TASK STATEMENT. Please change "developed" to "processed" and write the records below out again with everything else left the same. Leave the pictures out of your answer.

(Collected data entries)
---*---
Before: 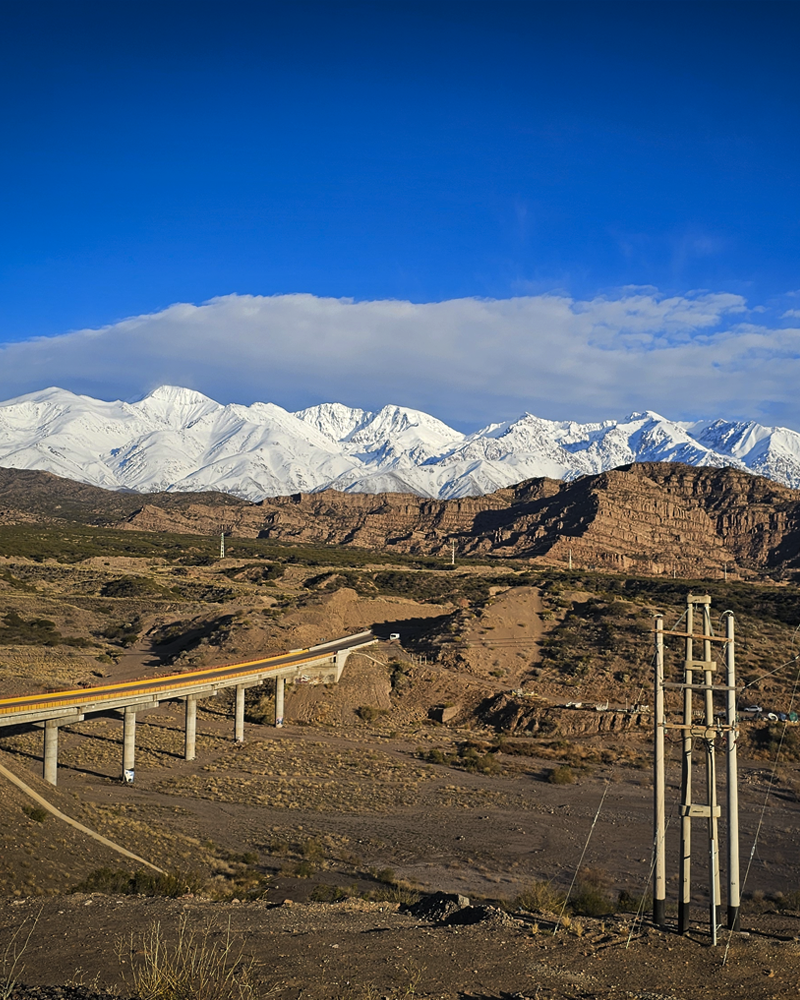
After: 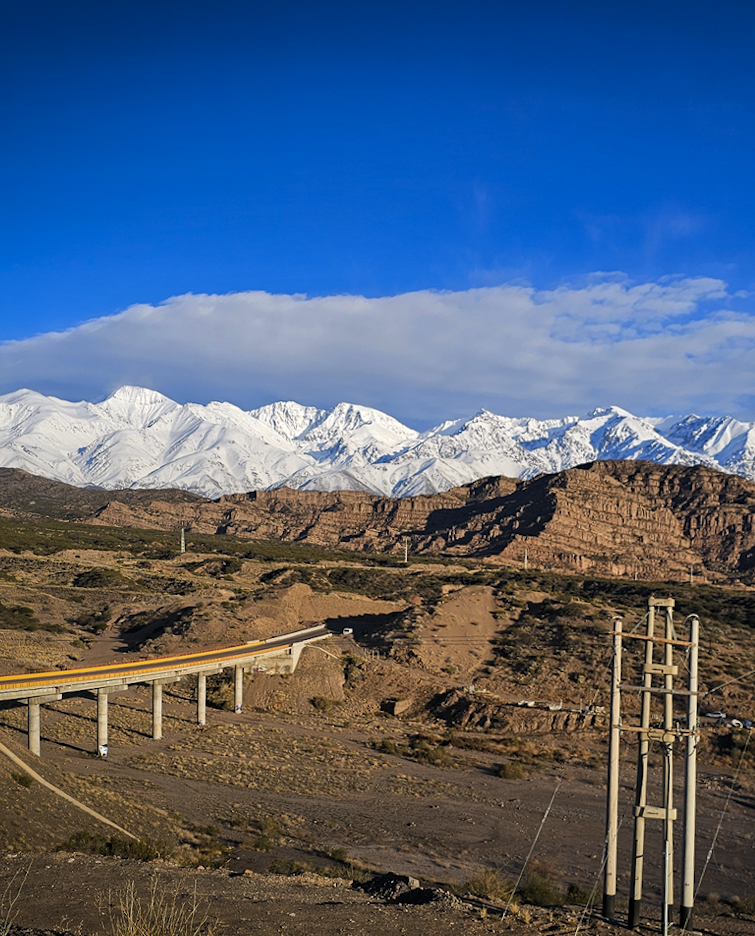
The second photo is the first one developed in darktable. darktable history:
rotate and perspective: rotation 0.062°, lens shift (vertical) 0.115, lens shift (horizontal) -0.133, crop left 0.047, crop right 0.94, crop top 0.061, crop bottom 0.94
white balance: red 1.009, blue 1.027
local contrast: highlights 61%, shadows 106%, detail 107%, midtone range 0.529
---*---
RESULT OF THIS EXERCISE.
Before: 
After: 
The second photo is the first one processed in darktable. darktable history:
rotate and perspective: rotation 0.062°, lens shift (vertical) 0.115, lens shift (horizontal) -0.133, crop left 0.047, crop right 0.94, crop top 0.061, crop bottom 0.94
white balance: red 1.009, blue 1.027
local contrast: highlights 61%, shadows 106%, detail 107%, midtone range 0.529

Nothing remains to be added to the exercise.